First of all, anyone willing and able to donate that large of a sum, definitely had to have a lot of money — which Prince did. We also know that Prince loved the Bay, especially Oakland. Not only did he play numerous shows here, as well as surprise performances, but some of his favorite people — namely Sheila E. and Steph Curry — are from Oakland, as well.
[jump] Prince's friend, CNN political commentator Van Jones, also made comments on the weekend of his passing hinting that the former pop icon had made charitable donations in some form to the city.
“He did not want it to be known publicly, but I’m going to say it because the world needs to know that it wasn’t just the music,” he said. “The music was one way he tried to help the world. But he was helping every day of his life. There are people who have solar panels on their houses right now in Oakland, California that they don’t know Prince paid for them.”
Though The San Francisco Foundation's press release stated that the anonymous donor is from the East Bay, Prince could have easily used that as a guise to hide his identity. Palmer also did some “obsessive scouring of Setlist.FM” and discovered that the singer was not on tour when the donation was made, making it more likely that he would have taken the time to make the call to the organization.
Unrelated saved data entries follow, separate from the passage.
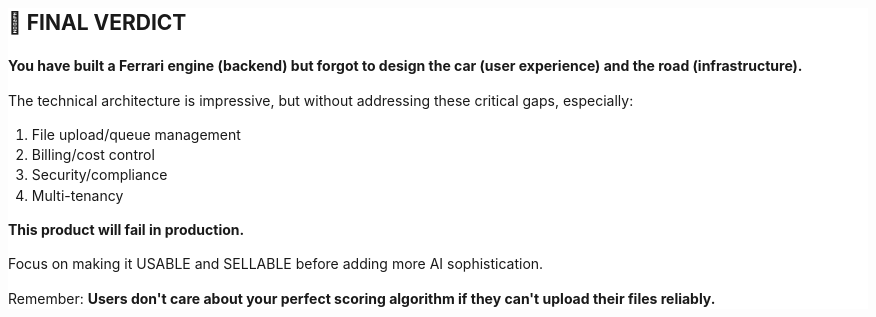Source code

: ## 📝 FINAL VERDICT

**You have built a Ferrari engine (backend) but forgot to design the car (user experience) and the road (infrastructure).**

The technical architecture is impressive, but without addressing these critical gaps, especially:
1. File upload/queue management
2. Billing/cost control
3. Security/compliance
4. Multi-tenancy

**This product will fail in production.**

Focus on making it USABLE and SELLABLE before adding more AI sophistication.

Remember: **Users don't care about your perfect scoring algorithm if they can't upload their files reliably.**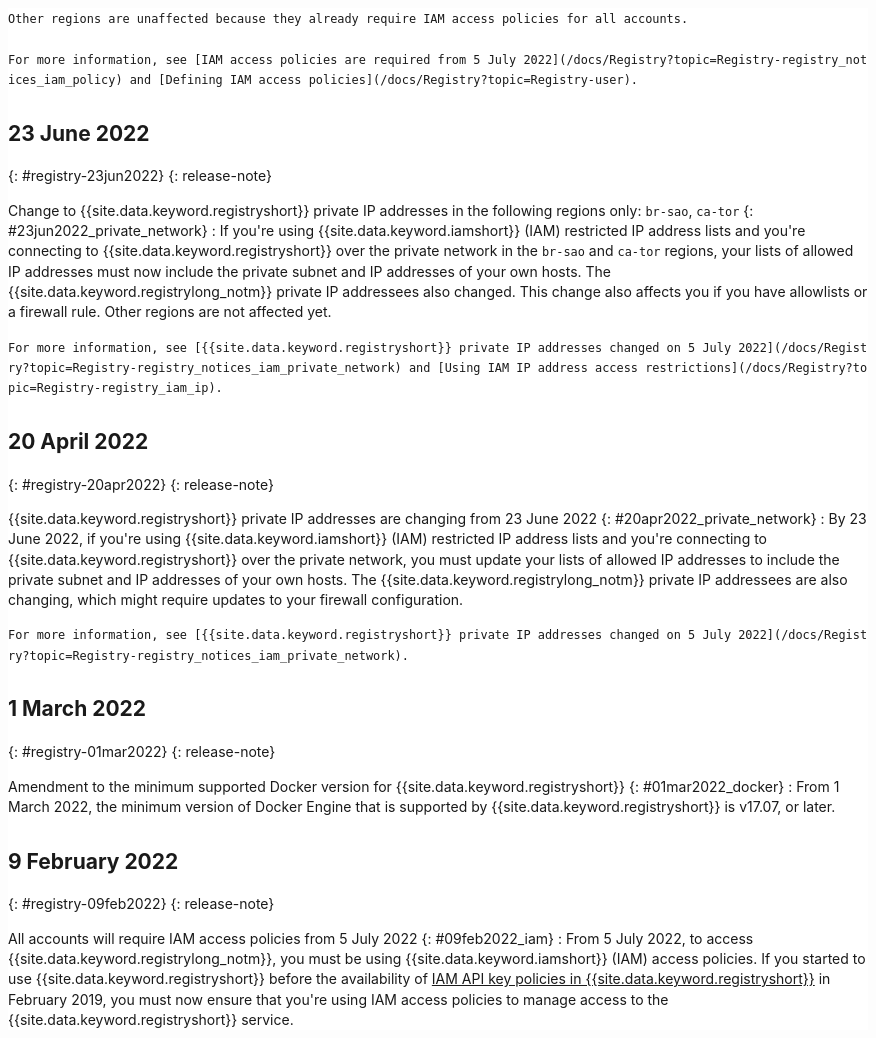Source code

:     Other regions are unaffected because they already require IAM access policies for all accounts.

    For more information, see [IAM access policies are required from 5 July 2022](/docs/Registry?topic=Registry-registry_notices_iam_policy) and [Defining IAM access policies](/docs/Registry?topic=Registry-user).

## 23 June 2022
{: #registry-23jun2022}
{: release-note}

Change to {{site.data.keyword.registryshort}} private IP addresses in the following regions only: `br-sao`, `ca-tor` {: #23jun2022_private_network}
:   If you're using {{site.data.keyword.iamshort}} (IAM) restricted IP address lists and you're connecting to {{site.data.keyword.registryshort}} over the private network in the `br-sao` and `ca-tor` regions, your lists of allowed IP addresses must now include the private subnet and IP addresses of your own hosts. The {{site.data.keyword.registrylong_notm}} private IP addressees also changed. This change also affects you if you have allowlists or a firewall rule. Other regions are not affected yet.

    For more information, see [{{site.data.keyword.registryshort}} private IP addresses changed on 5 July 2022](/docs/Registry?topic=Registry-registry_notices_iam_private_network) and [Using IAM IP address access restrictions](/docs/Registry?topic=Registry-registry_iam_ip).

## 20 April 2022
{: #registry-20apr2022}
{: release-note}

{{site.data.keyword.registryshort}} private IP addresses are changing from 23 June 2022 {: #20apr2022_private_network}
:   By 23 June 2022, if you're using {{site.data.keyword.iamshort}} (IAM) restricted IP address lists and you're connecting to {{site.data.keyword.registryshort}} over the private network, you must update your lists of allowed IP addresses to include the private subnet and IP addresses of your own hosts. The {{site.data.keyword.registrylong_notm}} private IP addressees are also changing, which might require updates to your firewall configuration.

    For more information, see [{{site.data.keyword.registryshort}} private IP addresses changed on 5 July 2022](/docs/Registry?topic=Registry-registry_notices_iam_private_network).

## 1 March 2022
{: #registry-01mar2022}
{: release-note}

Amendment to the minimum supported Docker version for {{site.data.keyword.registryshort}} {: #01mar2022_docker}
:   From 1 March 2022, the minimum version of Docker Engine that is supported by {{site.data.keyword.registryshort}} is v17.07, or later.

## 9 February 2022
{: #registry-09feb2022}
{: release-note}

All accounts will require IAM access policies from 5 July 2022 {: #09feb2022_iam}
:   From 5 July 2022, to access {{site.data.keyword.registrylong_notm}}, you must be using {{site.data.keyword.iamshort}} (IAM) access policies. If you started to use {{site.data.keyword.registryshort}} before the availability of [IAM API key policies in {{site.data.keyword.registryshort}}](#registry-25feb2019) in February 2019, you must now ensure that you're using IAM access policies to manage access to the {{site.data.keyword.registryshort}} service.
The San Francisco Foundation was founded in 1948 and gives about $90 million annually in grants to nonprofits across the Bay Area. The $34 million donation, the organization said, will be used to help Oakland create 731 new jobs and 2,502 new affordable housing units. Six million dollars will go specifically to Oakland public schools' early childhood education programs and to supporting African-American student achievement and adding community coordinators.
So is Mr. Nelson to thank for this hefty donation? Who knows? But, you know what? It doesn't hurt to think he did.